### [EXERCISE AIM]
Going through the entries below, tally the lines that hold the word "index" and state the result alone.

____ DATA SUPPLIED

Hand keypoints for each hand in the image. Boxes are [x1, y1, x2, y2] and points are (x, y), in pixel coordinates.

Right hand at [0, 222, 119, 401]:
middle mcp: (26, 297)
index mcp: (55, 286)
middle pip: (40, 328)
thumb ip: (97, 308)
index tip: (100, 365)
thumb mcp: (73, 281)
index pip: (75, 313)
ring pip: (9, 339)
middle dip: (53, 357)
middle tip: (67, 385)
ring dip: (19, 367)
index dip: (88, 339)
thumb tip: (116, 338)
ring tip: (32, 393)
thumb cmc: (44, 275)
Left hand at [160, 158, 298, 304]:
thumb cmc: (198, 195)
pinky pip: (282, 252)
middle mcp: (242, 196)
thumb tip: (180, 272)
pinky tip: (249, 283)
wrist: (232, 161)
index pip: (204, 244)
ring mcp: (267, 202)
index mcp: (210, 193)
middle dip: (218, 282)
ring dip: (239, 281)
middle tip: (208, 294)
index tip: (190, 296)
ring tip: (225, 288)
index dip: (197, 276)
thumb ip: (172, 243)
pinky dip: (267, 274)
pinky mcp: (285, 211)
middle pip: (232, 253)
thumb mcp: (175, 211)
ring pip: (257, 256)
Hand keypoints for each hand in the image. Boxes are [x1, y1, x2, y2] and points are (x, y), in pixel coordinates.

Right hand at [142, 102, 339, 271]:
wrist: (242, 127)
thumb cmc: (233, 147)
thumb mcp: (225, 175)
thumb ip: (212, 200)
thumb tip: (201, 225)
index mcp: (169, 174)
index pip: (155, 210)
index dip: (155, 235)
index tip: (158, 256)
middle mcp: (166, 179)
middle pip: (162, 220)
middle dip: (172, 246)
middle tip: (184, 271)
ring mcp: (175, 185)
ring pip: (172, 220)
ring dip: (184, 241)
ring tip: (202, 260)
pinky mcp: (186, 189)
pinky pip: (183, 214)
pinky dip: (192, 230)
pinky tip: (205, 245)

________

### [EXERCISE RESPONSE]
12